Sobrecarga histórica, realismo de viejo cuño y pulso narrativo de acentos paraguayos habrán de ajustarse al sello de Hollywood y a los gustos de un americano underground para quien la fiabilidad histórica no importaba demasiado. «Hay que dar a la gente lo que la gente pide como el pan. Terror, sexo, violencia, en sus crispaciones extremas. Este es el alimento de nuestra civilización. Y no hay otro» (p. 37). Poco dispuesto a modificar su libreto, Félix acuerda entregarlo a Bob Eyre, un guionista que ignoraba completamente la historia del Paraguay, no leía español y había colaborado ya en diversas ocasiones con el productor. El norteamericano aprovecharía escenas del original, pero «redujo la intriga al juego de dos personajes centrales. Madama Lynch y Pancha Garmendia, en torno a la silueta desvaída del mariscal López» (p. 37). Al fondo, la Guerra Grande[ix]. El nuevo guión teje los hilos de un melodrama donde Pancha y Elisa lucharán por «un semidiós de la guerra que parecía brotar de una tragedia griega». El Mariscal sólo es un fantoche cinematográfico[x]. El contraste ya está servido para un espectáculo hermoso y aterrador, mejorado aún por la fuerza interpretativa y la singular belleza de sus actrices. Bob Eyre logra seducir al espectador ante la composición de las imágenes, y así lo escribirá Félix Moral en sus anotaciones: «[…] de aquella guerra que acabó con un pueblo, la guerra entre las dos mujeres era aún más inmisericorde y cruel: una historia de lírico y trasnochado romanticismo puesto en abismo dentro de otra escena de indescriptible barbarie» (p. 41). Esa ficción transgrede la historia oficial y los derechos de rodaje pactados en su día en favor del primer libreto, tanto más cuando la relación entre las mujeres alcanza una crispación extrema, desvelando a los testigos el corazón enfermizo de la irlandesa.

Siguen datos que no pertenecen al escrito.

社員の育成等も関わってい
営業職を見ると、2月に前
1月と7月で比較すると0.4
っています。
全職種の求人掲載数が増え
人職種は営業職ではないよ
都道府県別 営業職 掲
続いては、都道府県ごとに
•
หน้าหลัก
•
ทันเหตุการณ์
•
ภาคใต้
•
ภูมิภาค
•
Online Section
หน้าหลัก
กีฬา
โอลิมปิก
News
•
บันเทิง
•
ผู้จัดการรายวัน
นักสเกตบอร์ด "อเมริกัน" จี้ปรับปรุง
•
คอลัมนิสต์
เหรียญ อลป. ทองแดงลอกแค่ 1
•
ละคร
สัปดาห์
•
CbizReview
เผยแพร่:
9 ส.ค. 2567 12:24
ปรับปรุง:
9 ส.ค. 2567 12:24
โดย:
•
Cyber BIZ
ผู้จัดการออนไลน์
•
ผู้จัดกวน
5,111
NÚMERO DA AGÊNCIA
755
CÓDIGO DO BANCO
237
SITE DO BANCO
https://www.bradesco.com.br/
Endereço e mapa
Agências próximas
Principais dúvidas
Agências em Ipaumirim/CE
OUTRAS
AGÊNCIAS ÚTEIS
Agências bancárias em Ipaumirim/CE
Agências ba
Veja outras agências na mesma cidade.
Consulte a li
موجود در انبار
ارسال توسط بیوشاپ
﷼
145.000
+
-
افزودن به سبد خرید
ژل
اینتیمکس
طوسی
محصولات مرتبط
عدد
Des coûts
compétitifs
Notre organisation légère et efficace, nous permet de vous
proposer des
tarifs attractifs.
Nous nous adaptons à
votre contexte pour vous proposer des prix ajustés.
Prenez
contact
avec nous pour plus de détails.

El odio hacia su enemiga es un gesto de «pasión secreta e inconfesable», propia de los «seres destinados a cohabitaciones ocultas». El tiranosaurio Stroessner quiso reprimir con su ejército las mentiras de un «panfleto antihistórico y antiparaguayo»:

«Bajo el fuego de morteros y ametralladoras el centenar de actrices, actores y        técnicos y los cinco millones de «extras» que acampábamos en las cercanías de           Cerro-Corá, tuvimos que huir por la picada del Chirigüelo sembrada de     cadáveres y cañones de utilería. Helicópteros de la Fuerza Hemisférica vinieron de Sao Paulo a rescatar a las actrices y actores extranjeros. Estos contemplaron,    divertidos, esta otra pequeña guerra, que no figuraba en el libreto, pero que          parecía formar parte real de la Gran Guerra de hacía más de un siglo» (p. 44)[xi].